I have a delta table in Databricks named prod.silver.control_table
. It has a few columns including table_name
with string data type and transform_options
with the below structure:
|-- transform_options: map (nullable = true)
| |-- key: string
| |-- value: struct (valueContainsNull = true)
| | |-- col_name_mappings: map (nullable = true)
| | | |-- key: string
| | | |-- value: string (valueContainsNull = true)
| | |-- type_mappings: map (nullable = true)
| | | |-- key: string
| | | |-- value: string (valueContainsNull = true)

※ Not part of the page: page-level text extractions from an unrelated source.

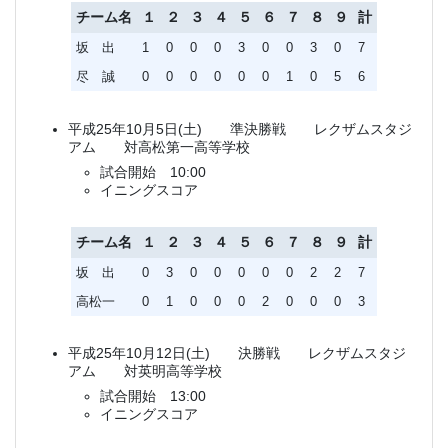
チーム名
１
２
３
４
５
６
７
８
９
計
坂 出
1
0
0
0
3
0
0
3
0
7
尽 誠
0
0
0
0
0
0
1
0
5
6
平成25年10月5日(土) 準決勝戦 レクザムスタジ
アム 対高松第一高等学校
試合開始 10:00
イニングスコア
チーム名
１
２
３
４
５
６
７
８
９
計
坂 出
0
3
0
0
0
0
0
2
2
7
高松一
0
1
0
0
0
2
0
0
0
3
平成25年10月12日(土) 決勝戦 レクザムスタジ
アム 対英明高等学校
試合開始 13:00
イニングスコア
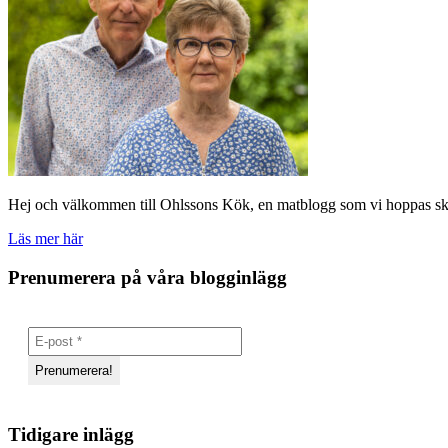
Hej och välkommen till Ohlssons Kök, en matblogg som vi hoppas skall
Läs mer här
Prenumerera på våra blogginlägg
Tidigare inlägg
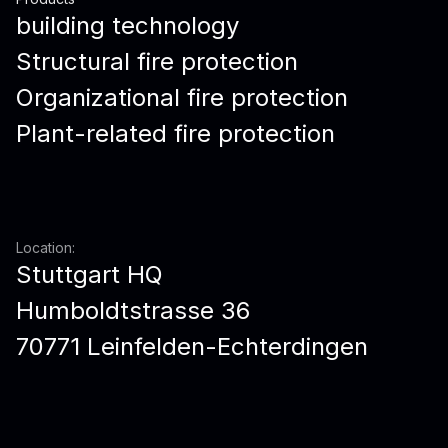
building technology
Structural fire protection
Organizational fire protection
Plant-related fire protection
Location:
Stuttgart HQ
Humboldtstrasse 36
70771 Leinfelden-Echterdingen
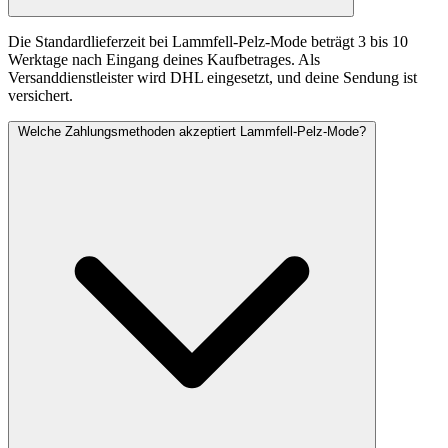
Die Standardlieferzeit bei Lammfell-Pelz-Mode beträgt 3 bis 10
Werktage nach Eingang deines Kaufbetrages. Als
Versanddienstleister wird DHL eingesetzt, und deine Sendung ist
versichert.
Welche Zahlungsmethoden akzeptiert Lammfell-Pelz-Mode?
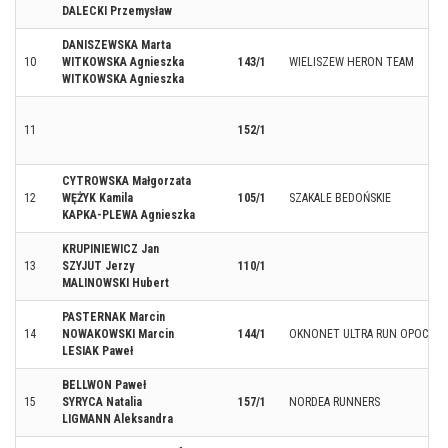
DALECKI Przemysław
DANISZEWSKA Marta
10
WITKOWSKA Agnieszka
143/1
WIELISZEW HERON TEAM
WITKOWSKA Agnieszka
11
152/1
CYTROWSKA Małgorzata
12
WĘŻYK Kamila
105/1
SZAKALE BEDOŃSKIE
KAPKA-PLEWA Agnieszka
KRUPINIEWICZ Jan
13
SZYJUT Jerzy
110/1
MALINOWSKI Hubert
PASTERNAK Marcin
14
NOWAKOWSKI Marcin
144/1
OKNONET ULTRA RUN OPOCZN
LESIAK Paweł
BELLWON Paweł
15
SYRYCA Natalia
157/1
NORDEA RUNNERS
LIGMANN Aleksandra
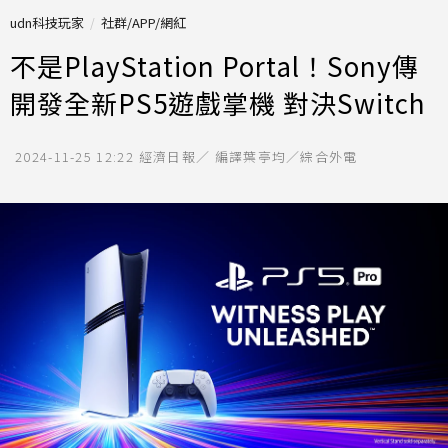
udn科技玩家
社群/APP/網紅
不是PlayStation Portal！Sony傳
開發全新PS5遊戲掌機 對決Switch
2024-11-25 12:22
經濟日報／ 編譯葉亭均／綜合外電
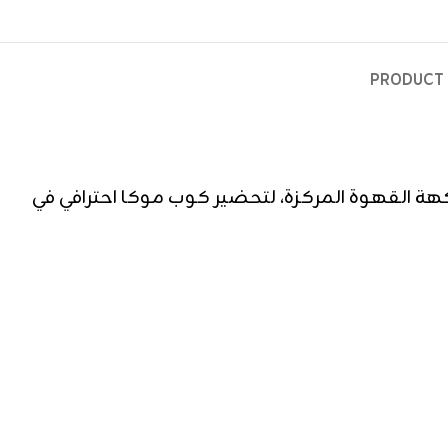
PRODUCT 
كهة القهوة المركزة، لتحضير كوب موكا احترافي في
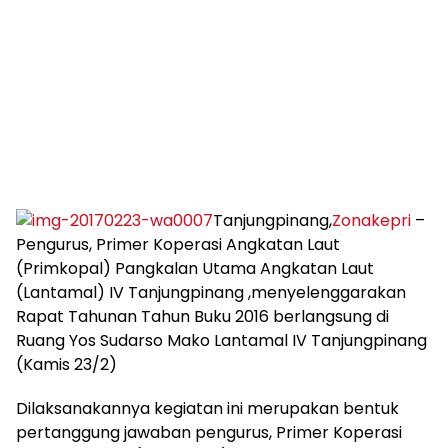
Tanjungpinang,
Zonakepri
–
Pengurus, Primer Koperasi Angkatan Laut
(Primkopal) Pangkalan Utama Angkatan Laut
(Lantamal) IV Tanjungpinang ,menyelenggarakan
Rapat Tahunan Tahun Buku 2016 berlangsung di
Ruang Yos Sudarso Mako Lantamal IV Tanjungpinang
(Kamis 23/2)
Dilaksanakannya kegiatan ini merupakan bentuk
pertanggung jawaban pengurus, Primer Koperasi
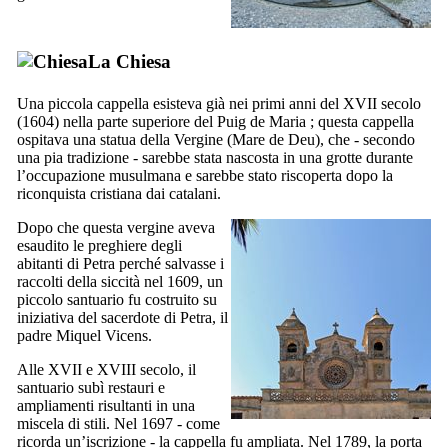
La Chiesa
Una piccola cappella esisteva già nei primi anni del
XVII
secolo
(1604) nella parte superiore del
Puig de Maria
; questa cappella
ospitava una statua della Vergine (
Mare de Deu
), che - secondo
una pia tradizione - sarebbe stata nascosta in una grotte durante
l’occupazione musulmana e sarebbe stato riscoperta dopo la
riconquista cristiana dai catalani.
Dopo che questa vergine aveva
esaudito le preghiere degli
abitanti di Petra perché salvasse i
raccolti della siccità nel 1609, un
piccolo santuario fu costruito su
iniziativa del sacerdote di Petra, il
padre
Miquel Vicens
.
Alle
XVII
e
XVIII
secolo, il
santuario subì restauri e
ampliamenti risultanti in una
miscela di stili. Nel 1697 - come
ricorda un’iscrizione - la cappella fu ampliata. Nel 1789, la porta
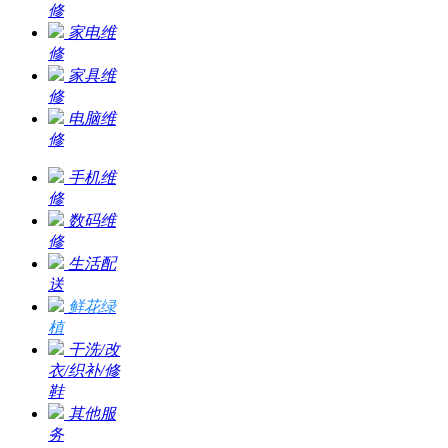
修
家电维
修
家具维
修
电脑维
修
手机维
修
数码维
修
生活配
送
鲜花绿
植
干洗/改
衣/织补/修
鞋
其他服
务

| | |-- partition_duplicates_by: array (nullable = true)
| | | |-- element: string (containsNull = true)
| | |-- order_duplicates_by: array (nullable = true)
| | | |-- element: string (containsNull = true)
For example, when table_name
is prod.silver.weather
, the transform_options
is:
{
"prod.bronze.weather_source_a":{"col_name_mappings":{"col_a_old":"col_a_new","col_b_old":"col_b_new"},"type_mappings":{"col_a_new":"INT","col_b_new":"TIMESTAMP"},"partition_duplicates_by":["col_a_new"],"order_duplicates_by":["_commit_version"]},
"prod.bronze.weather_source_b":{"col_name_mappings":{"col_c_old":"col_c_new","col_d_old":"col_d_new"},"type_mappings":{"col_c_new":"INT","col_d_new":"TIMESTAMP"},"partition_duplicates_by":["col_c_new"],"order_duplicates_by":["ingestion_timestamp","_commit_version"]}
}
I need to update values in order_duplicates_by
. I need to change _commit_version
into commit_version
by removing the initial underscore. In the above example, there are 2 key-value pairs in the transform_options
column. It is not always the case and there might be only one key-value pair like below:
For example, when table_name
is prod.silver.country
, the transform_options
is:
{
"prod.bronze.contry_source":{"col_name_mappings":{"col_a_old":"col_a_new","col_b_old":"col_b_new"},"type_mappings":{"col_a_new":"INT","col_b_new":"STRING"},"partition_duplicates_by":["col_a_new"],"order_duplicates_by":["_commit_version"]}
}
Any idea how to update table values?
Note that I want to update values in the control table. I prefer to use the SQL command like below however if there is a better way, please let me know:
UPDATE prod.silver.control_table
SET ...